Спина липкая от пота. Взбираемся в гору. Ноги скользят, стараемся не отстать от девчонки.
Ко мне подходит Отто.
– Какого хрена мы вышли так рано? – шипит он, будто это я отдавал приказ на выдвижение.
Пожимаю плечами. Отто сплевывает под ноги, обгоняет меня и уходит вперед.
– Айк! – раздается позади голос Эфы, и я слегка поворачиваю голову, чтобы тот понял, что я его слышу.
– Пойдешь ко мне свидетелем на свадьбу?
Я улыбаюсь краем рта:
– Ты же в Новосибирске живешь.
– Ну и что.
– Пойду, – обещаю я, про себя гадая, действительно ли верю в свои слова.
Новосибирск – далеко.
– Ты любишь ее?
– Да, – следует короткий ответ.
Даже не видя лица Эфы, я чувствую, что он улыбается.
– Не переживай, братуха, – шепчет он за моей спиной. – Все вернемся домой. Только…
Он умолкает, я тоже ничего не говорю. Не хочу анализировать и гадать, что он подразумевает под этим «только».
Небо медленно темнеет.
Наконец выходим на небольшое плато. Внизу богом забытый поселок, жизнь в котором замерла в промежутке между серединой семидесятых и началом восьмидесятых годов. Будто кто-то там, наверху, – может, сам Господь?! – нечаянно нажал на клавишу «пауза» небесного пульта жизни. Обветшалые серые домишки, тощая собака, лакающая воду из грязной лужи, сонный старик, сидящий у колодца…
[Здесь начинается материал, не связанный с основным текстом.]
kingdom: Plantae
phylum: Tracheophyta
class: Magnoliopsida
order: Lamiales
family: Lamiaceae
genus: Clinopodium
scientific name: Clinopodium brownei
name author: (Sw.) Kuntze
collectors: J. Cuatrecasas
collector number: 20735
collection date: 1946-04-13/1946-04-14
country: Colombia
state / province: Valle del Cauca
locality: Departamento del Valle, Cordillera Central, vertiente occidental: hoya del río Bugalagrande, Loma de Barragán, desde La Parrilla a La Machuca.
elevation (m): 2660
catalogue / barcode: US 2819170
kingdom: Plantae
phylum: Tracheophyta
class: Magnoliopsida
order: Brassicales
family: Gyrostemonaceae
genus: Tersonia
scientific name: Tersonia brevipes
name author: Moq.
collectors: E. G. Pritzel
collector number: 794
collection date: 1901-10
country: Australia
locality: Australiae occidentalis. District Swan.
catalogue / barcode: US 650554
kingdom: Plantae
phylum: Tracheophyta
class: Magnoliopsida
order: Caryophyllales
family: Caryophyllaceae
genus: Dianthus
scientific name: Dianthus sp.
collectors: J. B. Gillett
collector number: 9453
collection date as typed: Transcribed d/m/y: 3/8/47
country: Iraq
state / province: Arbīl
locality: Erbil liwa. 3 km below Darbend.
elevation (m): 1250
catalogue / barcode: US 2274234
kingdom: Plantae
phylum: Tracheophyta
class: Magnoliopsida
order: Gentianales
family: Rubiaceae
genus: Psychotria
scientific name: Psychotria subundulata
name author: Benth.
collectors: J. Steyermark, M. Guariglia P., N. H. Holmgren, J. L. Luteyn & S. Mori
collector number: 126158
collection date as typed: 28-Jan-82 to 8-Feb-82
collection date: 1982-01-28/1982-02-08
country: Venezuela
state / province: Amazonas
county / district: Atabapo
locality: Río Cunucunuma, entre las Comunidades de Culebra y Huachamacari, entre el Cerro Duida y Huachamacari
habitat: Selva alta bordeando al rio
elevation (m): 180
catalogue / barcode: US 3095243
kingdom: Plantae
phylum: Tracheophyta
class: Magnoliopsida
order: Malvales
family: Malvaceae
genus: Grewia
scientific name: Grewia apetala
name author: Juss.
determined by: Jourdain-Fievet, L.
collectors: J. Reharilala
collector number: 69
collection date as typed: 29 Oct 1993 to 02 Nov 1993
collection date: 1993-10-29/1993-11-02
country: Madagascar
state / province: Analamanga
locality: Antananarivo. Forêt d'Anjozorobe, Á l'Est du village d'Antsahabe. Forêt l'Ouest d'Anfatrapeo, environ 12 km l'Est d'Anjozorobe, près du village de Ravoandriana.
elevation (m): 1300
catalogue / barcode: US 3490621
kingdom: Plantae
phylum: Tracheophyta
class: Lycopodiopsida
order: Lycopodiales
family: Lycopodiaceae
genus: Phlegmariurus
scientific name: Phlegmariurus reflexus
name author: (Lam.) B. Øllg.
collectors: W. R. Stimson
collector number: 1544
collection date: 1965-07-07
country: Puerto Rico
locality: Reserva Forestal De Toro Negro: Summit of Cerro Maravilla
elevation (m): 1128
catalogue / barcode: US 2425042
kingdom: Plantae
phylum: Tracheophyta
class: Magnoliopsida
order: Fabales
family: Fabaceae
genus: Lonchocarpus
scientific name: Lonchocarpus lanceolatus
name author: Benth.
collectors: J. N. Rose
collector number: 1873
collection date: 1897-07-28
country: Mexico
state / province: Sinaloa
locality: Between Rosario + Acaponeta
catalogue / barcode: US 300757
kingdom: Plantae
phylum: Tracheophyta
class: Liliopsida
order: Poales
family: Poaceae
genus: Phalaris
Мы спускаемся чуть ниже, занимаем позицию в овальном углублении, окаймленном густым кустарником. Из поселка нас не видно.
Сердце выстукивает отбойным молотком, по жилам вместе с кровью струится адреналин. Неожиданно мозг молнией рассекает мысль:
«Никакой операции проводить нельзя. Нужно поворачивать прямо сейчас и возвращаться в лагерь».
Девчонка что-то лопочет, указывает худеньким пальчиком вниз, и Франц согласно кивает.
Она убегает. Франц приказывает Тису проверить обстановку, если надо – ликвидировать охрану. Тис берет с собой «ПМ» и нож «НРС-2».
Мы встречаемся глазами.
– Я скоро, – разлепляет он губы.
Я отмечаю, что они у него обветренные и потрескавшиеся. У парня какая-то аллергия на здешний климат. Странно, что это не выявила комиссия, когда его отправляли сюда служить.
Тис исчезает, мы ждем.
Я смотрю на небо, машинально считаю самые яркие звезды.